Does the double integral diverge? $\iint_{\Omega} \sqrt{\frac{x^2 + y^2}{xy(1 - x^2 - y^2)}} ~ dx dy$

Question

Does the double integral converge $$\iint_{\Omega} \sqrt{\frac{x^2 + y^2}{xy(1 - x^2 - y^2)}} ~ dx dy$$ I tried using polar coordinate but then half way I realised it was not a good idea so what do I do?

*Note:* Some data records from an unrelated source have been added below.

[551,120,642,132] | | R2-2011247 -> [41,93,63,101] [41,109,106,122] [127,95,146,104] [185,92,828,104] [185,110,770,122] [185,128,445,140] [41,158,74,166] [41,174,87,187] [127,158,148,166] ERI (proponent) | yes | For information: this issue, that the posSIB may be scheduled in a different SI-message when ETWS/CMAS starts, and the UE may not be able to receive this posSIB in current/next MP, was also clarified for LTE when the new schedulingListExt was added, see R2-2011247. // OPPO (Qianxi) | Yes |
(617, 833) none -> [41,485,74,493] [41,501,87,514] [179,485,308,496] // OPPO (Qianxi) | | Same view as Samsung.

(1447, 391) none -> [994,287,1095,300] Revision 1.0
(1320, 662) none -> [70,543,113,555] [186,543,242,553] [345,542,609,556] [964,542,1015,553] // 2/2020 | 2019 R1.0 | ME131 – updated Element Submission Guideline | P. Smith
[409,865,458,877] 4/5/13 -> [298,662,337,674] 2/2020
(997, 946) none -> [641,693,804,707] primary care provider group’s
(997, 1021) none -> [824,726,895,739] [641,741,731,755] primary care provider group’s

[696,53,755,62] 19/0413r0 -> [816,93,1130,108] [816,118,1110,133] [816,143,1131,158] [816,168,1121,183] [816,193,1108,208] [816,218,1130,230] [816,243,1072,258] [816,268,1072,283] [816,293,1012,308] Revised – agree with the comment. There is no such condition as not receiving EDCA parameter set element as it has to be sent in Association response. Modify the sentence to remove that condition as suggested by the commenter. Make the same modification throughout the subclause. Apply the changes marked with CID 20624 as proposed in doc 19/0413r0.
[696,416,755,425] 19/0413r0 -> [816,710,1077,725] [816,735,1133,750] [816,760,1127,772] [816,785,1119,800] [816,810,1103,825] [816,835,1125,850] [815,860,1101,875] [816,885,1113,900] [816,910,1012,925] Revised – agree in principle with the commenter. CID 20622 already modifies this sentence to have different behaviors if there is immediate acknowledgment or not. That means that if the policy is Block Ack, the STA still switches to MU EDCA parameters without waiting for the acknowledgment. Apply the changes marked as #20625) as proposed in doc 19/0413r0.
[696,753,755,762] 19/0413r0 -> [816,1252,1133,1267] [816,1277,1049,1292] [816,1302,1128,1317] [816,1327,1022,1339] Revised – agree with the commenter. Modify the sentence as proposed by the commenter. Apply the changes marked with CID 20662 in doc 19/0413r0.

I got $$\iint_{\Omega} \frac{r}{\sqrt{\cos(\theta)\sin(\theta) (1-r^2)}}drd\theta = \int \frac1{\sqrt{\cos(\theta)\sin(\theta)}}d\theta \times \int \frac{r}{\sqrt{(1-r^2)}},dr$$

$$\Omega = \left\{ (x, y) \in \mathbb{R}^2 : x^2 + y^2 < 1, x > 0, y > 0 \right\}$$

But I don't know how to continue, I haven't written the bounds yet because I was trying to simplify it.

Answer 1

As noticed, by polar coordinates we obtain

$$\iint_{\Omega} \sqrt{\frac{x^2 + y^2}{xy(1 - x^2 - y^2)}} dx dy= \int_0^{\frac \pi 2} \frac{1}{\sqrt{\cos \theta\sin \theta}}\int_0^1 \frac{r}{\sqrt{1-r^2}} \;dr \;d\theta $$

and since $\int_0^1 \frac{r}{\sqrt{1-r^2}} \;dr=1$ all boils down with

$$\int_0^{\frac \pi 2} \frac{1}{\sqrt{\cos \theta\sin \theta}}\;d\theta=2\int_0^{\frac \pi 4} \frac{1}{\sqrt{\cos \theta\sin \theta}}\;d\theta$$

and since for $\theta \to 0^+$ we have that $\cos \theta\sin \theta=\theta+O(\theta^3)$ the integral converges by limit comparison test with

$$\int_0^{\frac \pi 4} \frac{1}{\sqrt{\theta}}\;d\theta=\sqrt \pi$$

Answer 2

Integral on the radial part $$\int_0^1 \frac{r}{\sqrt{1-r^2}}dr=1$$ Integral on the angle part $$\begin{align}\int_0^{\pi/2} \frac1{\sqrt{\cos(\theta)\sin(\theta)}} d\theta &=\frac12\cdot2\int_0^{\pi/2} \sin^{-\frac12}(\theta)\cos^{-\frac12}(\theta) d\theta\\ \\ &=\frac12\cdot B\left(\frac14,\frac14\right)=\frac{\Gamma^2\left(\frac14\right)}{2\sqrt\pi}\end{align}$$

Therefore,

$$\boxed{\iint_{\Omega} \sqrt{\frac{x^2 + y^2}{xy(1 - x^2 - y^2)}} ~ dx dy=\frac{\Gamma^2\left(\frac14\right)}{2\sqrt\pi}~}$$